TASK DESCRIPTION | Rewrite every line of the material below as a numbered list, leaving out the blank lines.

Listings of layout items with their boxes
----------
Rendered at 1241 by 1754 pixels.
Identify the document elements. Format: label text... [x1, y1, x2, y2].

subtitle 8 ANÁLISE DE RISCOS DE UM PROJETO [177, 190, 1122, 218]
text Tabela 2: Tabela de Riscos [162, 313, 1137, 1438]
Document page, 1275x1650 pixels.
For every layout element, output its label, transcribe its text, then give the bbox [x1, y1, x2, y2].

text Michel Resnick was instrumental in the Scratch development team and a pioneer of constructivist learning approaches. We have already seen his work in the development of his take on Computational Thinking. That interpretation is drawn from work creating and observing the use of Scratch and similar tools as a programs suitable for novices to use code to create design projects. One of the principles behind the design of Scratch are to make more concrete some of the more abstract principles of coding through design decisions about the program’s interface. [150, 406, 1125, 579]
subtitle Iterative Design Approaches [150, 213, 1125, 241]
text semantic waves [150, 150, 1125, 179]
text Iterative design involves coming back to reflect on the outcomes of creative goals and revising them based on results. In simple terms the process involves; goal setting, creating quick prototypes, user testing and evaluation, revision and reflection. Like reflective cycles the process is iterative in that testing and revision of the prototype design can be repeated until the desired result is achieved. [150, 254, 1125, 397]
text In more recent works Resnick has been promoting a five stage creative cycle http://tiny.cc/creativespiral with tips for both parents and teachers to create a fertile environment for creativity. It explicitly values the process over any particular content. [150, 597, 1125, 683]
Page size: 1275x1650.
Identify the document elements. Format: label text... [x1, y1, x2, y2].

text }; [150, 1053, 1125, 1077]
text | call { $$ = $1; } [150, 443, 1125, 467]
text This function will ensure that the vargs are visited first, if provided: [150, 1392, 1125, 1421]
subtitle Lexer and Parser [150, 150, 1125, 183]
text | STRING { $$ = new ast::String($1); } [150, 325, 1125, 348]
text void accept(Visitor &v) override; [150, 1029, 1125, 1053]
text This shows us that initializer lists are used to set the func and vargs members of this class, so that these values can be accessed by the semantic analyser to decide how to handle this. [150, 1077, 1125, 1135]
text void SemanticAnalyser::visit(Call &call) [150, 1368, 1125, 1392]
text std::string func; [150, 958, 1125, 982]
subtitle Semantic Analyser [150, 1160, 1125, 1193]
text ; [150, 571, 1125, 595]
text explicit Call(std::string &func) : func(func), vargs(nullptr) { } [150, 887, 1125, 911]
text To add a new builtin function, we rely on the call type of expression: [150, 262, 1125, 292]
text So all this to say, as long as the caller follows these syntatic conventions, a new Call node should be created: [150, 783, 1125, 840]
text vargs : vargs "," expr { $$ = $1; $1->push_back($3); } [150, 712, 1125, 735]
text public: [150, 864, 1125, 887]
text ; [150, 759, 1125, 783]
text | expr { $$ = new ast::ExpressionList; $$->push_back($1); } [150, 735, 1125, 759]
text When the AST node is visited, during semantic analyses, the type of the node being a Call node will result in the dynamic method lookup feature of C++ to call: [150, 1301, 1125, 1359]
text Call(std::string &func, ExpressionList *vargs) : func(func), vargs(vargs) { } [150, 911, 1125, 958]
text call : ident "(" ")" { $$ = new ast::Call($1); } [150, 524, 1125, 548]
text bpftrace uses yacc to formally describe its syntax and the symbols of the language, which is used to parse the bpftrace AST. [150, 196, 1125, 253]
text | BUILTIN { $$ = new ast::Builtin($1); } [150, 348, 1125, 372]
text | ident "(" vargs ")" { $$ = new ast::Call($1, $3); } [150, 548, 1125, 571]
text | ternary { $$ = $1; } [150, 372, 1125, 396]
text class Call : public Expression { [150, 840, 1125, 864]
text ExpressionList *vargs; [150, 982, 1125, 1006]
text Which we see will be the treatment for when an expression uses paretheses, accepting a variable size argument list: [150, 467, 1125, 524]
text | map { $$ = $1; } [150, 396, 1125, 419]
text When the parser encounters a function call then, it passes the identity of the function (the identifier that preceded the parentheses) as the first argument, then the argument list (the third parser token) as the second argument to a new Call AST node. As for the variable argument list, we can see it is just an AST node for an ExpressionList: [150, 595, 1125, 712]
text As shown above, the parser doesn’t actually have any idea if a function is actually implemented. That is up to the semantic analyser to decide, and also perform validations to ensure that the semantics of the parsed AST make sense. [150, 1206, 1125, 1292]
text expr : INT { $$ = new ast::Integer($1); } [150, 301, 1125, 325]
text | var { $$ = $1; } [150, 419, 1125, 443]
----------
TASK RESPONSE |
1. Rendered at 1241 by 1754 pixels.
2. Identify the document elements. Format: label text... [x1, y1, x2, y2].
3. subtitle 8 ANÁLISE DE RISCOS DE UM PROJETO [177, 190, 1122, 218]
4. text Tabela 2: Tabela de Riscos [162, 313, 1137, 1438]
5. Document page, 1275x1650 pixels.
6. For every layout element, output its label, transcribe its text, then give the bbox [x1, y1, x2, y2].
7. text Michel Resnick was instrumental in the Scratch development team and a pioneer of constructivist learning approaches. We have already seen his work in the development of his take on Computational Thinking. That interpretation is drawn from work creating and observing the use of Scratch and similar tools as a programs suitable for novices to use code to create design projects. One of the principles behind the design of Scratch are to make more concrete some of the more abstract principles of coding through design decisions about the program’s interface. [150, 406, 1125, 579]
8. subtitle Iterative Design Approaches [150, 213, 1125, 241]
9. text semantic waves [150, 150, 1125, 179]
10. text Iterative design involves coming back to reflect on the outcomes of creative goals and revising them based on results. In simple terms the process involves; goal setting, creating quick prototypes, user testing and evaluation, revision and reflection. Like reflective cycles the process is iterative in that testing and revision of the prototype design can be repeated until the desired result is achieved. [150, 254, 1125, 397]
11. text In more recent works Resnick has been promoting a five stage creative cycle http://tiny.cc/creativespiral with tips for both parents and teachers to create a fertile environment for creativity. It explicitly values the process over any particular content. [150, 597, 1125, 683]
12. Page size: 1275x1650.
13. Identify the document elements. Format: label text... [x1, y1, x2, y2].
14. text }; [150, 1053, 1125, 1077]
15. text | call { $$ = $1; } [150, 443, 1125, 467]
16. text This function will ensure that the vargs are visited first, if provided: [150, 1392, 1125, 1421]
17. subtitle Lexer and Parser [150, 150, 1125, 183]
18. text | STRING { $$ = new ast::String($1); } [150, 325, 1125, 348]
19. text void accept(Visitor &v) override; [150, 1029, 1125, 1053]
20. text This shows us that initializer lists are used to set the func and vargs members of this class, so that these values can be accessed by the semantic analyser to decide how to handle this. [150, 1077, 1125, 1135]
21. text void SemanticAnalyser::visit(Call &call) [150, 1368, 1125, 1392]
22. text std::string func; [150, 958, 1125, 982]
23. subtitle Semantic Analyser [150, 1160, 1125, 1193]
24. text ; [150, 571, 1125, 595]
25. text explicit Call(std::string &func) : func(func), vargs(nullptr) { } [150, 887, 1125, 911]
26. text To add a new builtin function, we rely on the call type of expression: [150, 262, 1125, 292]
27. text So all this to say, as long as the caller follows these syntatic conventions, a new Call node should be created: [150, 783, 1125, 840]
28. text vargs : vargs "," expr { $$ = $1; $1->push_back($3); } [150, 712, 1125, 735]
29. text public: [150, 864, 1125, 887]
30. text ; [150, 759, 1125, 783]
31. text | expr { $$ = new ast::ExpressionList; $$->push_back($1); } [150, 735, 1125, 759]
32. text When the AST node is visited, during semantic analyses, the type of the node being a Call node will result in the dynamic method lookup feature of C++ to call: [150, 1301, 1125, 1359]
33. text Call(std::string &func, ExpressionList *vargs) : func(func), vargs(vargs) { } [150, 911, 1125, 958]
34. text call : ident "(" ")" { $$ = new ast::Call($1); } [150, 524, 1125, 548]
35. text bpftrace uses yacc to formally describe its syntax and the symbols of the language, which is used to parse the bpftrace AST. [150, 196, 1125, 253]
36. text | BUILTIN { $$ = new ast::Builtin($1); } [150, 348, 1125, 372]
37. text | ident "(" vargs ")" { $$ = new ast::Call($1, $3); } [150, 548, 1125, 571]
38. text | ternary { $$ = $1; } [150, 372, 1125, 396]
39. text class Call : public Expression { [150, 840, 1125, 864]
40. text ExpressionList *vargs; [150, 982, 1125, 1006]
41. text Which we see will be the treatment for when an expression uses paretheses, accepting a variable size argument list: [150, 467, 1125, 524]
42. text | map { $$ = $1; } [150, 396, 1125, 419]
43. text When the parser encounters a function call then, it passes the identity of the function (the identifier that preceded the parentheses) as the first argument, then the argument list (the third parser token) as the second argument to a new Call AST node. As for the variable argument list, we can see it is just an AST node for an ExpressionList: [150, 595, 1125, 712]
44. text As shown above, the parser doesn’t actually have any idea if a function is actually implemented. That is up to the semantic analyser to decide, and also perform validations to ensure that the semantics of the parsed AST make sense. [150, 1206, 1125, 1292]
45. text expr : INT { $$ = new ast::Integer($1); } [150, 301, 1125, 325]
46. text | var { $$ = $1; } [150, 419, 1125, 443]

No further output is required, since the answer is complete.